Artist Noel Anderson and Andrea Bowers open solo shows at the CAC

Noel Anderson: Blak Origin Moment – Andrea Bowers: Womxn Workers of the World Unite! Opening Celebration • Feb 10, 2017 Organized by the Contemporary Arts Center; Curated by Steven Matijcio.

CINCINNATI, OH — The Contemporary Arts Center proposes a provocative take on increasingly pressing political issues this exhibition season. Join the conversation on February 10th, 2017 to celebrate the opening of two solo exhibitions: Noel Anderson: Blak Origin Moment and Andrea Bowers: Womxn Workers of the World Unite!. Both artists will be in attendance to present artist talks, and will then join Curator Steven Matijcio in a conversation about art and activism. Following the talks, there will be live performances by the Yemi Oyediran Trio and Jennifer Simone in the CAC Lobby. The exhibitions bring a timely and necessary challenge to our traditional views of race and gender through a wide variety of images, materials and encounters.

Noel Anderson, The Sportsman [detail], 2016. Image courtesy of the Artist and Jack Tilton Gallery, New Work

“When did you know you were black?” Kentucky born, NY-based artist Noel W. Anderson’s first major Ohio exhibition asks pointed questions about the origins of racial identity in today’s turbulent “post-Ferguson” world. Blak Origin Moment features a collection of images on tapestries, objects, videos and sounds that Anderson says “evoke moments where racial recognition is heightened.” Anderson unravels his large scale tapestries to create images that are simultaneously familiar and obscured.

Andrea Bowers examines the trajectory of the feminist movement in her first solo exhibition in Ohio, Womxn Workers of the World Unite!. The Ohio-born, Los Angeles-based artist channels a range of contemporary causes including women’s rights, gay and transgender equality and environmental protection. Her exhibition features drawings, photography, video, and collage to, in her words, “create images that represent women through a feminist lens while allowing these women the freedom to reclaim and determine their sexuality and voice.”

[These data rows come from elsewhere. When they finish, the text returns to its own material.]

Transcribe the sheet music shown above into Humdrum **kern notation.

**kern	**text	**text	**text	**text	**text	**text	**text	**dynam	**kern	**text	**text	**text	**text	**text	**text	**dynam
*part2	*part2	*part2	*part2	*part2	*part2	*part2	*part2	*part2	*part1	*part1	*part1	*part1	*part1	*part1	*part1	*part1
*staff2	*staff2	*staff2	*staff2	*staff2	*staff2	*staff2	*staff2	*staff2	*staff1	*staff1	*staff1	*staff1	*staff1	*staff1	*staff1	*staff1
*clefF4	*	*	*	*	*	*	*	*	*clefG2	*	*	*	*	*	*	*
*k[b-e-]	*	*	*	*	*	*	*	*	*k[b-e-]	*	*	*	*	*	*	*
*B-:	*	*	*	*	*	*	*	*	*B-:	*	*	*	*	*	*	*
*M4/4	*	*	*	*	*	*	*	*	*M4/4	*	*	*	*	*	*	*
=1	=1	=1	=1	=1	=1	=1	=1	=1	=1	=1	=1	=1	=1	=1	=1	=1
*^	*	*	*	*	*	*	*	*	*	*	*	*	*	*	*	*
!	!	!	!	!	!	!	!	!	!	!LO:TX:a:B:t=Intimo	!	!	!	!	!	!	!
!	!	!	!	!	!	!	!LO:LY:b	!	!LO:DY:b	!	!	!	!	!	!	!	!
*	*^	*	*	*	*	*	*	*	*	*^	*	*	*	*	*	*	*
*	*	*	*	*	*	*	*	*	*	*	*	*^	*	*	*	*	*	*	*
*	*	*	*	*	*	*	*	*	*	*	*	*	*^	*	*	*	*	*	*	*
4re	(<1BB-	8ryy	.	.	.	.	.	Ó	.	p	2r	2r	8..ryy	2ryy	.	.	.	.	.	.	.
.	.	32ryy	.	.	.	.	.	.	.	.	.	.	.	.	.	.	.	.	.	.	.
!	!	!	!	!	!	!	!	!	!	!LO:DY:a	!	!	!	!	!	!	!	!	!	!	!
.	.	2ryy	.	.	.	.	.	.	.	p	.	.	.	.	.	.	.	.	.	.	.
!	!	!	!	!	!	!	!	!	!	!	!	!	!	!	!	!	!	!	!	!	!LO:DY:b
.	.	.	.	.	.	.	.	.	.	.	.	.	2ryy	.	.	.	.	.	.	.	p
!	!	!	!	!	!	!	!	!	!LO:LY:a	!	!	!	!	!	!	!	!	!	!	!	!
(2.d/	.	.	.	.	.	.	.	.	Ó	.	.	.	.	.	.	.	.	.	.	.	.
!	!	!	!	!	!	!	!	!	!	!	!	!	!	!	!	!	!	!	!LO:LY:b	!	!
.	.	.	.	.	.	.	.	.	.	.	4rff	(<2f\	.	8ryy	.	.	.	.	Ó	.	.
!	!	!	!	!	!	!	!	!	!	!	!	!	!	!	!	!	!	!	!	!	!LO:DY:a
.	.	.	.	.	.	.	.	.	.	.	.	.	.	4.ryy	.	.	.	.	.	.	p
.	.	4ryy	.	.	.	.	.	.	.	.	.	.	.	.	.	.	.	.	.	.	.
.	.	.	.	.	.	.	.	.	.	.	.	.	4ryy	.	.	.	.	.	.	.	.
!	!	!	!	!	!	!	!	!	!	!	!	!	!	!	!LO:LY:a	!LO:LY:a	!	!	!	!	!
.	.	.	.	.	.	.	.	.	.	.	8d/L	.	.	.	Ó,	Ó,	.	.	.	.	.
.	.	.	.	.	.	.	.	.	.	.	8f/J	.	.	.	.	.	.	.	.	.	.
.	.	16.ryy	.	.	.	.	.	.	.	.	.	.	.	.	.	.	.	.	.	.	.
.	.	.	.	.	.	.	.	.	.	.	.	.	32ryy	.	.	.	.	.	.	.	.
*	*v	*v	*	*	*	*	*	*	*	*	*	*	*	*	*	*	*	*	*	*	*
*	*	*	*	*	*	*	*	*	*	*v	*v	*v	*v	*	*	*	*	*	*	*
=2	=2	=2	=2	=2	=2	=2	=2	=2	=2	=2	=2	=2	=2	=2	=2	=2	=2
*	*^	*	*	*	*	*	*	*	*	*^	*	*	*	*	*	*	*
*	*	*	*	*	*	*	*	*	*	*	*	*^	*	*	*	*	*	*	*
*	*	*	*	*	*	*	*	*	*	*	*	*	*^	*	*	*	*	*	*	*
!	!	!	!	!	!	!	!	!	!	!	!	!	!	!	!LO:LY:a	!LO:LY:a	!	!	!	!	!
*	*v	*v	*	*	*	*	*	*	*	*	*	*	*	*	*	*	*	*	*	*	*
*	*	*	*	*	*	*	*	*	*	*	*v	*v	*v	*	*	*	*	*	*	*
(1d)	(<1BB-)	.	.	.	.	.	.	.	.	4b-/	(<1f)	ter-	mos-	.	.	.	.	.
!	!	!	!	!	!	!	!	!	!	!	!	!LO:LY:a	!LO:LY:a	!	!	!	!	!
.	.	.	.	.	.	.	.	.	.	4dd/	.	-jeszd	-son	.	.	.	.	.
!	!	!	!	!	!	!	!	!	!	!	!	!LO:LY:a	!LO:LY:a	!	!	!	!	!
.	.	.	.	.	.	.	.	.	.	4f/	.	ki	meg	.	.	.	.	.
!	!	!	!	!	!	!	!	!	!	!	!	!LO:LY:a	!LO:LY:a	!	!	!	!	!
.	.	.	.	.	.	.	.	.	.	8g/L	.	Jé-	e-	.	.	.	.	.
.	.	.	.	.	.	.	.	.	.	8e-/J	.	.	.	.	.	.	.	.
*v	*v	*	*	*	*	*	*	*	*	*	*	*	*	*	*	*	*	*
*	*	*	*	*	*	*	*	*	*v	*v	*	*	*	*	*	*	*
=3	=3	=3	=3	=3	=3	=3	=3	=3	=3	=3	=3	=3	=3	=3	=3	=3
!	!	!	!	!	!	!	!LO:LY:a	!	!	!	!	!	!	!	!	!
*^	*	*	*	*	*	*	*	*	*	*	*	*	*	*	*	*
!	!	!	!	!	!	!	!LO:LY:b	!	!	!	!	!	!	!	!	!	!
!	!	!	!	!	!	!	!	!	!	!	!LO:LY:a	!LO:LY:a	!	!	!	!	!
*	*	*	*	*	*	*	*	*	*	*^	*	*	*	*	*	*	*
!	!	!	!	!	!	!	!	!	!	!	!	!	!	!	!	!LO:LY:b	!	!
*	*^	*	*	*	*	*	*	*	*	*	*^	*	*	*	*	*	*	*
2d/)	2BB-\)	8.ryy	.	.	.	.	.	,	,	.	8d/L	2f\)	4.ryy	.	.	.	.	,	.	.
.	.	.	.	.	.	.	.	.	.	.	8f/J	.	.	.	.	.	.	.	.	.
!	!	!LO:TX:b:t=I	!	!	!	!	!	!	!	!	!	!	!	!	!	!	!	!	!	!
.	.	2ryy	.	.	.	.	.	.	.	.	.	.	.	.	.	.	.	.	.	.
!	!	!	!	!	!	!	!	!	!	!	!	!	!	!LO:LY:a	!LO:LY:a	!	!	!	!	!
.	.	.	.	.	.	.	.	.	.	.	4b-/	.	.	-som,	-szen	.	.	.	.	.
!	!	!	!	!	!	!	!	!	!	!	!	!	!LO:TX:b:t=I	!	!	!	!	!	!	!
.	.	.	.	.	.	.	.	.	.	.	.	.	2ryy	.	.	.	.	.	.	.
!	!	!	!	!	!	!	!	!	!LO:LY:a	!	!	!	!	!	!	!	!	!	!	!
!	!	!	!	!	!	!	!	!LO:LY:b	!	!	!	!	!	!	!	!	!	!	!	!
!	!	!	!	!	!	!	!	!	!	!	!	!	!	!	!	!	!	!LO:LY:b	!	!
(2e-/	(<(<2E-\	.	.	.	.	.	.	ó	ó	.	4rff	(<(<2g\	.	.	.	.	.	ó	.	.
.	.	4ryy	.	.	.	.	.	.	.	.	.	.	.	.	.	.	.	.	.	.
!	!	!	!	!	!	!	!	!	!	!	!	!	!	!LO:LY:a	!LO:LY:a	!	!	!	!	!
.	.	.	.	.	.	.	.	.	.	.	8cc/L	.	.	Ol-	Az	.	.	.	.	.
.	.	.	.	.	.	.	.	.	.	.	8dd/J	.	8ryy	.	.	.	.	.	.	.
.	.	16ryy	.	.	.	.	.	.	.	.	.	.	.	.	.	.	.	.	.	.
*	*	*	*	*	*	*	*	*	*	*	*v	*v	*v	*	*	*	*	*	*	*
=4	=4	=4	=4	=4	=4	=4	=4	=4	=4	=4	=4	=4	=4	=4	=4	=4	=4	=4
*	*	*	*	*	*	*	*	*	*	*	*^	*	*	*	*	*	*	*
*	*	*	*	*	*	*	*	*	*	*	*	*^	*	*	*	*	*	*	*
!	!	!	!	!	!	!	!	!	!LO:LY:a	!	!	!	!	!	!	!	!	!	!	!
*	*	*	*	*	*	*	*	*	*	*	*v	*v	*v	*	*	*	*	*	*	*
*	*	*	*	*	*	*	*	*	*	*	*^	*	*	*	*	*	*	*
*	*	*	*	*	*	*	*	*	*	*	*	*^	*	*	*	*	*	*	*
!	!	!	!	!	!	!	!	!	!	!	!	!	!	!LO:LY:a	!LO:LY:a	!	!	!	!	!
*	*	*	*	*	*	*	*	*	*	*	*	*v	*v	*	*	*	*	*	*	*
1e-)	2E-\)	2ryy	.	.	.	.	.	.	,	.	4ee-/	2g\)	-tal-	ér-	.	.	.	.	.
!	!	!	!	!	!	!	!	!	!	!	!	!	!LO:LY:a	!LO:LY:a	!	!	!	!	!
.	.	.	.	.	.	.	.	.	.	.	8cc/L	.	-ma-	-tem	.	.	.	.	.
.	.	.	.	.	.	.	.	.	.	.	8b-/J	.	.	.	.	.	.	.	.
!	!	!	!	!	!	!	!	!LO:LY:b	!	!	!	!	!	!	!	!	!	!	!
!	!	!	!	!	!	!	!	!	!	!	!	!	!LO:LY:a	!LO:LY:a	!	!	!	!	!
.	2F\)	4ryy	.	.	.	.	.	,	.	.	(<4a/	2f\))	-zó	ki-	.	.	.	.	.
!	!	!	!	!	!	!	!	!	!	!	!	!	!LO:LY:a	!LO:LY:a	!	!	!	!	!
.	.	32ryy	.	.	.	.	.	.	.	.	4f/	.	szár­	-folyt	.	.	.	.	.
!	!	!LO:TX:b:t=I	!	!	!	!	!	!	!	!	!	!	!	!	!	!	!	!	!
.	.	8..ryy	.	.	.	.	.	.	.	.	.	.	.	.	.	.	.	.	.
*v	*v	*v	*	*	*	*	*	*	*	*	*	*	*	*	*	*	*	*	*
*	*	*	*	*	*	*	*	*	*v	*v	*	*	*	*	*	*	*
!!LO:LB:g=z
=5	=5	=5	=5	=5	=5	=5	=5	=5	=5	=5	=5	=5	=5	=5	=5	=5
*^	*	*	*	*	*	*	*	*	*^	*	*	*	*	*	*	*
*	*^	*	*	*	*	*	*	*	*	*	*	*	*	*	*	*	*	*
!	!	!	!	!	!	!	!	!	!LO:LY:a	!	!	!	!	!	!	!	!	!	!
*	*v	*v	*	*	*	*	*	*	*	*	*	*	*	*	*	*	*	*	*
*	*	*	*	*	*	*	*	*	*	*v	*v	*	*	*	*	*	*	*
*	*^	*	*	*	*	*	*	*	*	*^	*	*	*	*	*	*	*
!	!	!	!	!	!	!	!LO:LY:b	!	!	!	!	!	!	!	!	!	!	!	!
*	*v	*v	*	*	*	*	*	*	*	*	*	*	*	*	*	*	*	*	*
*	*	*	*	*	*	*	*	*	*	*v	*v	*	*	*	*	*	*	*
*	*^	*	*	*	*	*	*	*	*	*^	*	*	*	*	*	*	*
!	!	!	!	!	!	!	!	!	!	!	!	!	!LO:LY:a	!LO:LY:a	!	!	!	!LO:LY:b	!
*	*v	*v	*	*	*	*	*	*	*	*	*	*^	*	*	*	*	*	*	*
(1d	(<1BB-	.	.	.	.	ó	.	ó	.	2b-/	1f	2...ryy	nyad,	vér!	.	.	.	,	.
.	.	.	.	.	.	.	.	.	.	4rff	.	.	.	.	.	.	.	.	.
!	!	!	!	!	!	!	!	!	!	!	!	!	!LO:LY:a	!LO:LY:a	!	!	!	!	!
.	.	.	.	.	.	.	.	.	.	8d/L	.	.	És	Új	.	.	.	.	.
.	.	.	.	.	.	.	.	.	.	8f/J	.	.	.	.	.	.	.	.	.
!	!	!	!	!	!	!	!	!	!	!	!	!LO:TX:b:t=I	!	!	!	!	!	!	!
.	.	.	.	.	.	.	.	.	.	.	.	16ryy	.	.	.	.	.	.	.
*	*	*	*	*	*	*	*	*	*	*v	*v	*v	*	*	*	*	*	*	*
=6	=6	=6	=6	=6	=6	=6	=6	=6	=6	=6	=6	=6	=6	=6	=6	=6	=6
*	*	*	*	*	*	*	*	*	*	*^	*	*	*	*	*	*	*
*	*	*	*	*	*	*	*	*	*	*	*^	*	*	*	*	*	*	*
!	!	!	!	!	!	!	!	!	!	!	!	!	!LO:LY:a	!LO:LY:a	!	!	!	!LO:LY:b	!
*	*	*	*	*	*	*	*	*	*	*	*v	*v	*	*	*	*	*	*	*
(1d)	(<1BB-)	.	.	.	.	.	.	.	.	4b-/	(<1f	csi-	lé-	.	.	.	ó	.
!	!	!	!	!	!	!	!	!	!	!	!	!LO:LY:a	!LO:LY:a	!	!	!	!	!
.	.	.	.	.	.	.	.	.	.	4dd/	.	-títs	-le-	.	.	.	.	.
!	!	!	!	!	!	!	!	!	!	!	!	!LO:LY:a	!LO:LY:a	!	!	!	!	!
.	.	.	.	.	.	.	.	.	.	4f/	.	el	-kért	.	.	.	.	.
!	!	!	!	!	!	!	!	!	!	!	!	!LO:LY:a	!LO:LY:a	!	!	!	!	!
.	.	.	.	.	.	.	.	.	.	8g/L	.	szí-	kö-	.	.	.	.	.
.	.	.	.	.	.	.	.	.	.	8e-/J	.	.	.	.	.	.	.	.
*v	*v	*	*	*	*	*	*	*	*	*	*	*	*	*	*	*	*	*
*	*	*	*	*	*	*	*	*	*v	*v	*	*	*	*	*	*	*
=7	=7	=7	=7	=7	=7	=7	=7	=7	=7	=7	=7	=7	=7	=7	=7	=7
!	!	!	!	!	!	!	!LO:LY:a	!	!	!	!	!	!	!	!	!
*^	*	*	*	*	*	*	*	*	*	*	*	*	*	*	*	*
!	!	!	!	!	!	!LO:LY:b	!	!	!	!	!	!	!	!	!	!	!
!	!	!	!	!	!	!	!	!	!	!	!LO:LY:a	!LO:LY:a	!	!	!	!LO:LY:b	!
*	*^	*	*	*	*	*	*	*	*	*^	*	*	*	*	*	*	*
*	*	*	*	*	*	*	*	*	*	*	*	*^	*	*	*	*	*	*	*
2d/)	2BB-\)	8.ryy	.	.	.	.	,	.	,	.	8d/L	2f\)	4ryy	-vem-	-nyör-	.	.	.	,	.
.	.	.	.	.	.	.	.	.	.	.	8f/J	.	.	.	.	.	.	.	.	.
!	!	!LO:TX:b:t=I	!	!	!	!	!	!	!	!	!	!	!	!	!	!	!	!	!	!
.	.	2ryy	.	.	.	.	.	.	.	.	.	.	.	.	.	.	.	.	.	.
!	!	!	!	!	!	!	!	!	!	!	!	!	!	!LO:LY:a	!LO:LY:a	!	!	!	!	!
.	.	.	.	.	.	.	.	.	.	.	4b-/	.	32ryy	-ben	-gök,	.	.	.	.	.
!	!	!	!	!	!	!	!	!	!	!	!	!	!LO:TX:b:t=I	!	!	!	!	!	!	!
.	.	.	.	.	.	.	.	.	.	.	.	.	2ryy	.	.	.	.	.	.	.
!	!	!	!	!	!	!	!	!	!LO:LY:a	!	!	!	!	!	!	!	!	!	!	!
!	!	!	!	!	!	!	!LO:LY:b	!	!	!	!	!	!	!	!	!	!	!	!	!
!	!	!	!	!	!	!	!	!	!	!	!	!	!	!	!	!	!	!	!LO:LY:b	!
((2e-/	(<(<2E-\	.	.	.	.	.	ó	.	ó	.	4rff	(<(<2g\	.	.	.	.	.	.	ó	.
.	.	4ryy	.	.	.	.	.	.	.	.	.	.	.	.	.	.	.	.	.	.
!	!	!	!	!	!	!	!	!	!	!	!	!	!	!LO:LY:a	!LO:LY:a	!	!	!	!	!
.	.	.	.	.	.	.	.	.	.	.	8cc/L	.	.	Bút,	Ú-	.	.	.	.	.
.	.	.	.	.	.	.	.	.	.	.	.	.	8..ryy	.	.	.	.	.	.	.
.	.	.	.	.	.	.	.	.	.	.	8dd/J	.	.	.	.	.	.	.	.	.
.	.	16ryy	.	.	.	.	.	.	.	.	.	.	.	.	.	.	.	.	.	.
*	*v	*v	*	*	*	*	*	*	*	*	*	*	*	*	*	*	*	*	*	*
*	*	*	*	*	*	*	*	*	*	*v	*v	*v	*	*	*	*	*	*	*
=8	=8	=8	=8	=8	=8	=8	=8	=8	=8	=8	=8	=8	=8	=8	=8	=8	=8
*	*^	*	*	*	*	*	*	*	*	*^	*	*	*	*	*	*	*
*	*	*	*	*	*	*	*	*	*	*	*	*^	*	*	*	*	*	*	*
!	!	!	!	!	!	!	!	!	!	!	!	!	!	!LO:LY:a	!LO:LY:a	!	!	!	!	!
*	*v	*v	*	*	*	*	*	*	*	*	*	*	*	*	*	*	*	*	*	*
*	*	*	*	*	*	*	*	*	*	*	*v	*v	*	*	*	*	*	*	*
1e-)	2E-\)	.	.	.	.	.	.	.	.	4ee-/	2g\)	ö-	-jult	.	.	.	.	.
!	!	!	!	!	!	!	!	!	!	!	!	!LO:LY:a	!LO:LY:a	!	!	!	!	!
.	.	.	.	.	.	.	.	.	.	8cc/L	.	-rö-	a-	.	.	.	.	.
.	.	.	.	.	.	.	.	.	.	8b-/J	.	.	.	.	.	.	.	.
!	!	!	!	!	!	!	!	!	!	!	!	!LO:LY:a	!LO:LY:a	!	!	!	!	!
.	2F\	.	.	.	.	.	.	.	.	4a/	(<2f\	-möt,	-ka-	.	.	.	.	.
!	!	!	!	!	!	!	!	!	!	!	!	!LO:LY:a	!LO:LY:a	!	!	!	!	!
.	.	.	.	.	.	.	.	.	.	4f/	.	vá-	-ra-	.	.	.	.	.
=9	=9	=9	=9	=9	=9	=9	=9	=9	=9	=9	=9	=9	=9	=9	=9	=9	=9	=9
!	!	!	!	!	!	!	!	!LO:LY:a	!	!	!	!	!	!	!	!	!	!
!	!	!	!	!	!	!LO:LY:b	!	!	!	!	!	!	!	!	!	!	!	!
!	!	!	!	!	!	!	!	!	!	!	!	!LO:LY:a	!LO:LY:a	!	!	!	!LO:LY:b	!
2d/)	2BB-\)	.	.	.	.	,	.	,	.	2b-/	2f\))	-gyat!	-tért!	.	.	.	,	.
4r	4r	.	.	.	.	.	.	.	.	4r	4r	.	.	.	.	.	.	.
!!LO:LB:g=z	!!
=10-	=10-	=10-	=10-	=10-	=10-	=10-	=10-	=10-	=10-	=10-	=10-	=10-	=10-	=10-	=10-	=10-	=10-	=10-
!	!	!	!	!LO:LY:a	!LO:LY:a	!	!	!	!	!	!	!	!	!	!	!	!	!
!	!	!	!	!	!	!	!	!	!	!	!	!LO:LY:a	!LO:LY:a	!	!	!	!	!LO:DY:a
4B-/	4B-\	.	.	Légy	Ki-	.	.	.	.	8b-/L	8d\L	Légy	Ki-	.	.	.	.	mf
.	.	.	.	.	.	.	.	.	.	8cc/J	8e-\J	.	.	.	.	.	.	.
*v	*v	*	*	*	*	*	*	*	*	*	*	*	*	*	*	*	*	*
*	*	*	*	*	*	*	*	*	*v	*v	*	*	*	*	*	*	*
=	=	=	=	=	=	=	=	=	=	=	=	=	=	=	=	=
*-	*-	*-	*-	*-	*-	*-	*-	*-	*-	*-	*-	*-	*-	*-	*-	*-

Anderson and Bowers use their exhibitions to ask difficult, but necessary questions. They each create work at the intersection of art and politics, skillfully addressing issues of race and gender that are important and under duress in the United States. Their work is poignant and charged rather than preachy or didactic – combining compelling aesthetics and poetic meditations with urgent inquiries and challenging imagery.